Required work - Can you write the next part of the article comparing McLaren's handling of Hamilton and Button to New Labour, picking up after its last sentence?

McLaren’s juggling of Lewis Hamilton and Jenson Button’s sensitivities has a decidedly New Labour slant, writes Leon Walker

Game Theory

Formula 1 team McLaren’s ongoing problems with trying to keep driver Jenson Button and Lewis Hamilton not only successful, but in the same stable for the good of the team, is reminiscent of New Labour’s struggles with Tony Blair and Gordon Brown. And team principal Mike Whitmarsh has been forced to adopt John Prescott’s peacemaker role.

During the turbulent last few years of Tony Blair’s premiership, numerous political accounts from figures such as Peter Mandelson and Alistair Campbell have revealed that Prescott was instrumental in maintaining communication between Numbers 10 and 11 Downing Street – long after face-to-face contact between the government’s leading lights had become virtually impossible.

Prescott’s aim was to maintain Labour’s grip on government – and, by extension, its success – by keeping its two architects in a political Big Tent. Similarly, Whitmarsh’s task at present seems to focus on keeping Hamilton at McLaren – and having two winning drivers in the fold – in the wake of Mercedes’ reported courting of Hamilton and a gradual cooling of relations between the two drivers.

(Source records)
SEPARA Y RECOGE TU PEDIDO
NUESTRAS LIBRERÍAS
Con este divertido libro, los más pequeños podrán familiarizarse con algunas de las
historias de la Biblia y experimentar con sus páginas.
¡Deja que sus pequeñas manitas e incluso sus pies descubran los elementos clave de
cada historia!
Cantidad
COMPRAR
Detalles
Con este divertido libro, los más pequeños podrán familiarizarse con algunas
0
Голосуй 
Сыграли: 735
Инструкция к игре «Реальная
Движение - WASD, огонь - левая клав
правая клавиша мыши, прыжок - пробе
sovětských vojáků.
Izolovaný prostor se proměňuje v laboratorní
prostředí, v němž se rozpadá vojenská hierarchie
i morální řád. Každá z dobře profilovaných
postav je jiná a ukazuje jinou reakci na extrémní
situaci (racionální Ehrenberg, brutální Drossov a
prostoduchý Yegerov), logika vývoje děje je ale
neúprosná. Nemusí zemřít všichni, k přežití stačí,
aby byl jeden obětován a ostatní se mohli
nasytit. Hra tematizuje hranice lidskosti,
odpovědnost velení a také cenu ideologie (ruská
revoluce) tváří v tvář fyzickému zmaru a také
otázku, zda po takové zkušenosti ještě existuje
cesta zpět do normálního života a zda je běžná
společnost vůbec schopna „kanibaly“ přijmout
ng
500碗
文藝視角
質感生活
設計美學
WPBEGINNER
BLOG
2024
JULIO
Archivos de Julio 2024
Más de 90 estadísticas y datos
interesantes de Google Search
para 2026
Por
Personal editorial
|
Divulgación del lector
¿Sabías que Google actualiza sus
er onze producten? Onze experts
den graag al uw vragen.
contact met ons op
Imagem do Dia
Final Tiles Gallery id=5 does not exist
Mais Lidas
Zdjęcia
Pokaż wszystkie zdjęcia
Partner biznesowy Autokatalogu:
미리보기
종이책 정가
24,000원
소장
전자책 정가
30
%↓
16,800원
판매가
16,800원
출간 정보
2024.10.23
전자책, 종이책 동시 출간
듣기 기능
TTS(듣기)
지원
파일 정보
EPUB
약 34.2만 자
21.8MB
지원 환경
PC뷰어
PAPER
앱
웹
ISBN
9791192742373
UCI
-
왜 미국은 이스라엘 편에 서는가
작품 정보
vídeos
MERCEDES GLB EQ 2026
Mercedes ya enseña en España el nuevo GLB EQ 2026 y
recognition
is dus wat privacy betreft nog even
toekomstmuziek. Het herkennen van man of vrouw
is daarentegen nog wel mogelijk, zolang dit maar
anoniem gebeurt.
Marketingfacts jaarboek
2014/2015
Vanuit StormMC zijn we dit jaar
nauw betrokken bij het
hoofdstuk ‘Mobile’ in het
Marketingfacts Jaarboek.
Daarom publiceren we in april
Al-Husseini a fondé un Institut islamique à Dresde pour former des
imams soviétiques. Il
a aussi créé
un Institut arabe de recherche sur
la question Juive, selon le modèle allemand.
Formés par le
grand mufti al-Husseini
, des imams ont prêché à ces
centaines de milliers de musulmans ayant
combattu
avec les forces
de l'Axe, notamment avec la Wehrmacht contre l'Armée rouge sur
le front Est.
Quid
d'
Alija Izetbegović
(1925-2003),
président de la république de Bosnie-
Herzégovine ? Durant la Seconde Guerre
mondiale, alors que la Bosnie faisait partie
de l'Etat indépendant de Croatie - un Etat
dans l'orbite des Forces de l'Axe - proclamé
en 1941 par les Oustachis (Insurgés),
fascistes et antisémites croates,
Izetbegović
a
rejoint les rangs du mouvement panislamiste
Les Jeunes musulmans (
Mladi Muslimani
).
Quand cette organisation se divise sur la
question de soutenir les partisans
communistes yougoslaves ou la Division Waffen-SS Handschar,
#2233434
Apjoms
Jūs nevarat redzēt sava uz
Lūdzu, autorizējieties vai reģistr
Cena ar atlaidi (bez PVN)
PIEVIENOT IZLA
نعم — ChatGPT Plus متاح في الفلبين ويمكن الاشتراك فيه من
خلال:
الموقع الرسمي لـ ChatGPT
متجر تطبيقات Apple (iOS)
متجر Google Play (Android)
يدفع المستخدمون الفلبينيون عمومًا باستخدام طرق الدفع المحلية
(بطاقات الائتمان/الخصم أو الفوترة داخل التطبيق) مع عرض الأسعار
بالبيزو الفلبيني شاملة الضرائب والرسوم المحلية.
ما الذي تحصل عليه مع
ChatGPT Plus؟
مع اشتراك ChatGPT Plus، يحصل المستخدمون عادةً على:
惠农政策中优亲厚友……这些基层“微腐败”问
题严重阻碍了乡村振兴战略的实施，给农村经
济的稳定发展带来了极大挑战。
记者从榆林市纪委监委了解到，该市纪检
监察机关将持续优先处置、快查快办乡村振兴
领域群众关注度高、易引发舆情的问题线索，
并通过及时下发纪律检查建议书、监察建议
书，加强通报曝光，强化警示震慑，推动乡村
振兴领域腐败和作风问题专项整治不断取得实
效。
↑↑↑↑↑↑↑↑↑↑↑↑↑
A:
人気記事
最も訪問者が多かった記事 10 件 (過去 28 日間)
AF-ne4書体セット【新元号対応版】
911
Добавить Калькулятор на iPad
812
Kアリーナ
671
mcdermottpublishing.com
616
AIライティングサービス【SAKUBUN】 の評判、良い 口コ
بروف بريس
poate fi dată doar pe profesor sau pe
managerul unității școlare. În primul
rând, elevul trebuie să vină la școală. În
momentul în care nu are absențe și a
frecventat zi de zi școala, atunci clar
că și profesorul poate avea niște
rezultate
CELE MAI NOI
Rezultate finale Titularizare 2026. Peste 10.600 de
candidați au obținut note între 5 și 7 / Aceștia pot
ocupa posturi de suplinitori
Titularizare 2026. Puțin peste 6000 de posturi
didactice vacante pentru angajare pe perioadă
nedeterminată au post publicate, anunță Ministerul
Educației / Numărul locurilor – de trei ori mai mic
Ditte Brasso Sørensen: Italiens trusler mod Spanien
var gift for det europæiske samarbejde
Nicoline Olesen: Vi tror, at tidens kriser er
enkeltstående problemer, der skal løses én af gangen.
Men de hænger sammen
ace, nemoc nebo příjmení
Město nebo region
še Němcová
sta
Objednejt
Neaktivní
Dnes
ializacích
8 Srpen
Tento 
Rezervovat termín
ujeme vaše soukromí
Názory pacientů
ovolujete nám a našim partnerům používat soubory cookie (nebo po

Task answer -
Hamilton has been asked to take a pay cut at McLaren as the team seeks to tighten its belt. His response to this has been a typical Hamilton outbreak of petulance and childish behaviour, including a bizarre situation just over a week ago where he shared an image on Twitter of his team’s top-secret car performance data.

McLaren likes to foster internal competitiveness, so the reported breakdown in relations between its two drivers is secondary to the concern that Hamilton, arguably the most skilled driver of the pair, may quit. The other man, to his credit, is keeping his lips largely Buttoned on the affair, but did say he was “surprised and disappointed” by Hamilton’s tweet.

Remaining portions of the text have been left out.